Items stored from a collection
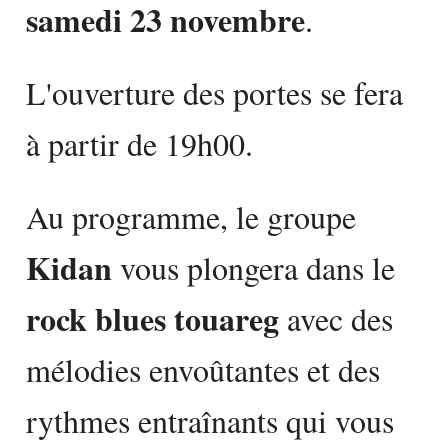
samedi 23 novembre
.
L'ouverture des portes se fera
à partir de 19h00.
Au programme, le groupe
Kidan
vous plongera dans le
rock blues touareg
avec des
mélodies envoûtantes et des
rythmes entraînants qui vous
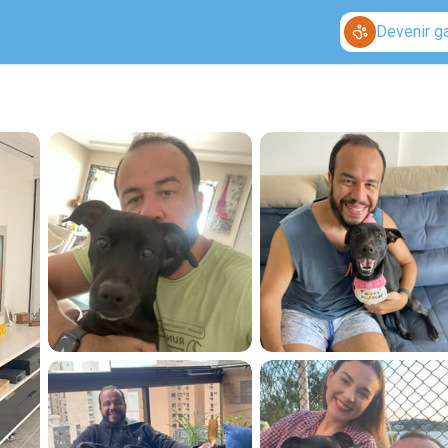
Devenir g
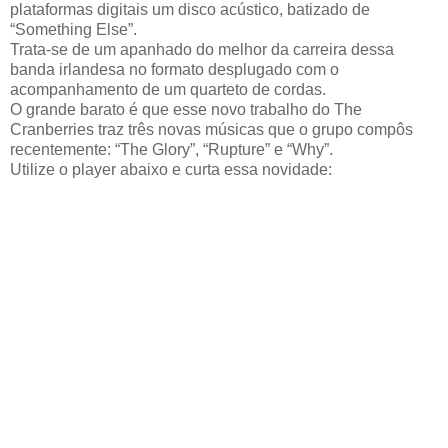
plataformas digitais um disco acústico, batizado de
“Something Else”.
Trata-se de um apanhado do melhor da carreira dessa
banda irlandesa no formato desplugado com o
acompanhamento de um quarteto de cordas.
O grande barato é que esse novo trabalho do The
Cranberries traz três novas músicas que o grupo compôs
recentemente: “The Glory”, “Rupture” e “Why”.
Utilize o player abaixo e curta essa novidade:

> Aim of the exercise: Retype every line of text in the material above word for word, leaving out the pictures.

> Result for this exercise:
samedi 23 novembre
.
L'ouverture des portes se fera
à partir de 19h00.
Au programme, le groupe
Kidan
vous plongera dans le
rock blues touareg
avec des
mélodies envoûtantes et des
rythmes entraînants qui vous
Devenir g
plataformas digitais um disco acústico, batizado de
“Something Else”.
Trata-se de um apanhado do melhor da carreira dessa
banda irlandesa no formato desplugado com o
acompanhamento de um quarteto de cordas.
O grande barato é que esse novo trabalho do The
Cranberries traz três novas músicas que o grupo compôs
recentemente: “The Glory”, “Rupture” e “Why”.
Utilize o player abaixo e curta essa novidade:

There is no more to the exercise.